Coursera scala课程第一周答案

Exercise 1: Pascal’s Triangle

The following pattern of numbers is called Pascal’s triangle.

The numbers at the edge of the triangle are all 1, and each number inside the triangle is the sum of the two numbers above it. Write a function that computes the elements of Pascal’s triangle by means of a recursive process.

Do this exercise by implementing the pascal function in Main.scala, which takes a column c and a row r, counting from 0 and returns the number at that spot in the triangle. For example, pascal(0,2)=1,pascal(1,2)=2 and pascal(1,3)=3.

def Pascal（c: Int, r: Int）: Int

    def pascal(c: Int, r: Int): Int = {
      if(c==r||c==0)
        1
      else
        pascal(c - 1, r - 1) + pascal(c, r - 1)
  }

Exercise 2: Parentheses Balancing

Write a recursive function which verifies the balancing of parentheses in a string, which we represent as a List[Char] not a String. For example, the function should return true for the following strings:

(if (zero? x) max (/ 1 x))
I told him (that it’s not (yet) done). (But he wasn’t listening)

The function should return false for the following strings:

:-)
())(

The last example shows that it’s not enough to verify that a string contains the same number of opening and closing parentheses.

Do this exercise by implementing the balance function in Main.scala. Its signature is as follows:

def balance(chars: List[Char]): Boolean

There are three methods on List[Char] that are useful for this exercise:

chars.isEmpty: Boolean returns whether a list is empty
chars.head: Char returns the first element of the list
chars.tail: List[Char] returns the list without the first element

Hint: you can define an inner function if you need to pass extra parameters to your function.

Testing: You can use the toList method to convert from a String to aList[Char]: e.g. "(just an) example".toList.

    def balance(chars: List[Char]): Boolean = {
      def balanced(chars: List[Char], open: Int): Boolean = {
        if (chars.isEmpty) open == 0
        else if (chars.head == '(') balanced(chars.tail,open+1)
        else if (chars.head == ')') open>0 && balanced(chars.tail,open-1)
        else balanced(chars.tail,open)
      }
      balanced(chars,0)
    }

Exercise 3: Counting Change

Write a recursive function that counts how many different ways you can make change for an amount, given a list of coin denominations.

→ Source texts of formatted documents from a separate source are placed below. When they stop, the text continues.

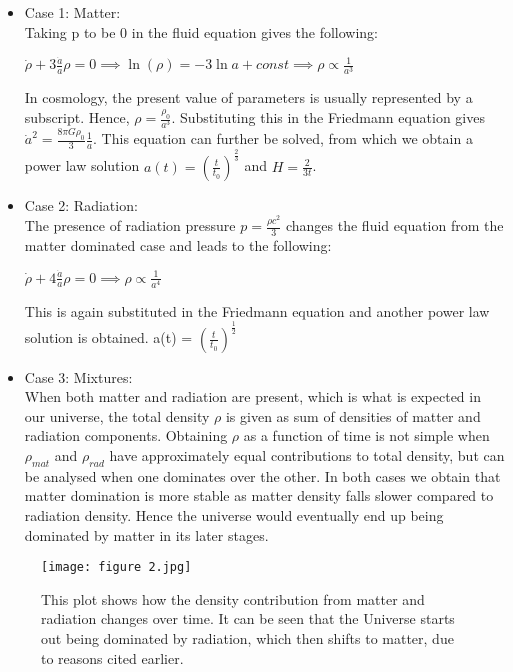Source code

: \begin{itemize}
    \item Case 1: Matter: \\
    Taking p to be 0 in the fluid equation gives the following:
    \begin{center}
    \begin{math}
         \dot{\rho} + 3\frac{\dot{a}}{a}{\rho} = 0 \implies \ln(\rho) = -3\ln{a} + const \implies \rho \propto \frac{1}{a^3}
    \end{math}
    \end{center}
    In cosmology, the present value of parameters is usually represented by a subscript. Hence, 
    ${\rho}=\frac{{\rho}_0}{a^3}$. Substituting this in the Friedmann equation gives ${\dot{a}^2} = \frac{8{\pi}G{\rho_{0}}}{3}\frac{1}{a}$.
    This equation can further be solved, from which we obtain a power law solution $a(t)=(\frac{t}{t_0})^{\frac{2}{3}}$ and $H=\frac{2}{3t}$.
    \item Case 2: Radiation: \\
    The presence of radiation pressure $p = \frac{{\rho}c^2}{3}$ changes the fluid equation from the matter dominated case and leads to the following:
    \begin{center}
    \begin{math}
         \dot{\rho} + 4\frac{\dot{a}}{a}{\rho}=0 \implies \rho \propto \frac{1}{a^4}
    \end{math}
    \end{center}
    This is again substituted in the Friedmann equation and another power law solution is obtained. a(t) = $(\frac{t}{t_0})^{\frac{1}{2}}$
    \item Case 3: Mixtures: \\
    When both matter and radiation are present, which is what is expected in our universe, the total density $\rho$ is given as sum of densities of matter and radiation components. Obtaining $\rho$ as a function of time is not simple when $\rho_{mat}$ and $\rho_{rad}$ have approximately equal contributions to total density, but can be analysed when one dominates over the other. In both cases we obtain that matter domination is more stable as matter density falls slower compared to radiation density. Hence the universe would eventually end up being dominated by matter in its later stages.
\end{itemize}

\begin{figure}[H]
    \centering
    \texttt{[image: figure 2.jpg]}
    \caption{This plot shows how the density contribution from matter and radiation changes over time. It can be seen that the Universe starts out being dominated by radiation, which then shifts to matter, due to reasons cited earlier.}
    \label{fig:geometry}
\end{figure}

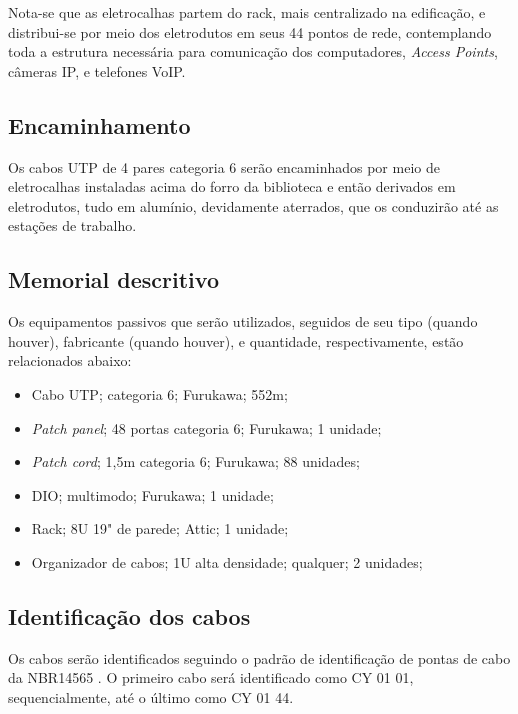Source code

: \documentclass[	DIV=calc,%
							paper=a4,%
							fontsize=12pt,%
							onecolumn]{scrartcl}	 					%
\begin{document}
Nota-se que as eletrocalhas partem do rack, mais centralizado na edificação, e distribui-se por meio dos eletrodutos em seus 44 pontos de rede, contemplando toda a estrutura necessária para comunicação dos computadores, \textit{Access Points}, câmeras IP, e telefones VoIP.

\subsection{Encaminhamento}
Os cabos UTP de 4 pares categoria 6 serão encaminhados por meio de eletrocalhas instaladas acima do forro da biblioteca e então derivados em eletrodutos, tudo em alumínio, devidamente aterrados, que os conduzirão até as estações de trabalho.

\subsection{Memorial descritivo}

Os equipamentos passivos que serão utilizados, seguidos de seu tipo (quando houver), fabricante (quando houver), e quantidade, respectivamente, estão relacionados abaixo:

\begin{itemize}
	\item Cabo UTP; categoria 6; Furukawa; 552m;
	\item \textit{Patch panel}; 48 portas categoria 6; Furukawa; 1 unidade;
	\item \textit{Patch cord}; 1,5m categoria 6; Furukawa; 88 unidades;
	\item DIO; multimodo; Furukawa; 1 unidade;
	\item Rack; 8U 19" de parede; Attic; 1 unidade;
	\item Organizador de cabos; 1U alta densidade; qualquer; 2 unidades;
\end{itemize}

\subsection{Identificação dos cabos}
Os cabos serão identificados seguindo o padrão de identificação de pontas de cabo da NBR14565 \cite{nbr}. O primeiro cabo será identificado como CY 01 01, sequencialmente, até o último como CY 01 44. 	
\end{document}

For example, there are 3 ways to give change for 4 if you have coins with denomination 1 and 2: 1+1+1+1, 1+1+2, 2+2.

Do this exercise by implementing the countChange function inMain.scala. This function takes an amount to change, and a list of unique denominations for the coins. Its signature is as follows:

def countChange(money: Int, coins: List[Int]): Int

Once again, you can make use of functions isEmpty, head and tail on the list of integers coins.

Hint: Think of the degenerate cases. How many ways can you give change for 0 CHF(swiss money)? How many ways can you give change for >0 CHF, if you have no coins?

    def countChange(money: Int, coins: List[Int]): Int = {
      if(money == 0)
        1
      else if(money > 0 && !coins.isEmpty)
        countChange(money - coins.head, coins) + countChange(money, coins.tail)
      else
        0
    }